The mortgage industry has been experiencing very challenging times recently. Everyday you are hearing about mortgage companies going out of business or a company not being able to fund loans and many workers being laid off.
From 1999 to 2006, unprecedented home price appreciation and a very strong economy encouraged more creative mortgage products and a loosening of credit standards. Wall Street and the Capital Markets were happy to oblige our industry and invest in these loans as worldwide demand increased for assets with good returns. However, many investors were inexperienced in the U.S. mortgage market and were not aware of the risks that were involved. Late last year it became clear that performance of these loans were quickly deteriorating. Over the past several weeks that trend has worsened and many high profile hedge funds and investors have suffered staggering losses, resulting in a decrease of demand for investors to buy mortgage backed securities. This has left many mortgage companies with no one to fund or buy their loans.
The most recent example was the closing and bankruptcy filing of American Home Mortgage, the 10th largest mortgage company in the country in 2006. Therefore, with the capital markets not buying mortgages and American Home Mortgage not backed by a major United States bank, there was no place to borrow money from to lend to consumers, hence the only alternative was to stop originating loans.

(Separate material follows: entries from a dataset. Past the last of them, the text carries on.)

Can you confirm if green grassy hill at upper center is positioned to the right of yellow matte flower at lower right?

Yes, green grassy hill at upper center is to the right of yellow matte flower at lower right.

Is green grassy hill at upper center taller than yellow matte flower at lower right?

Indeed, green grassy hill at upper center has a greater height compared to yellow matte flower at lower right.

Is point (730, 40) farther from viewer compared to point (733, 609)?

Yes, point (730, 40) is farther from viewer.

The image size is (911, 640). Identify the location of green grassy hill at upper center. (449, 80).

Currently the financial markets are only interested in buying Fannie Mae & Freddie Mac loans. These are loans that are $417K and less and are underwritten to industry guidelines and backed by borrowers with average to above average credit history. There is currently not an appetite on Wall Street or the capital markets for the purchase of any other type of loans.
What does this mean for our local housing market? Fortunately we live in one of the most desirable places in the country with plenty of jobs and opportunities. The credit crunch that is now taking place will limit the pool of potential buyers and home prices will likely flatten or subside over the next 24 to 36 months.

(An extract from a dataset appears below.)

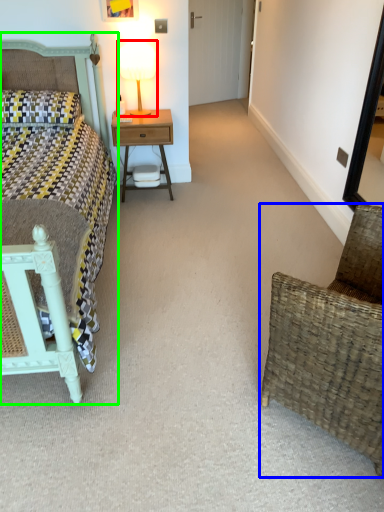
Question: Estimate the real-world distances between objects in this image. Which object is farther from bedside lamp (highlighted by a red box), chair (highlighted by a blue box) or bed (highlighted by a green box)?

Choices:
 (A) chair
 (B) bed

Answer: (A)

There are still many loans nationwide that are heading towards default and foreclosure in the months ahead. However, in the long run the housing and the financial markets will recover as they traditionally always have. Eventually after this period of volatility and uncertainty, real estate will continue its 6 percent average annual appreciation rate as it has in the United States for the past 200 years.
Frank Fannon, IV, is a Senior Loan Officer, Branch Manager at SunTrust Mortgage, Inc., in Alexandria.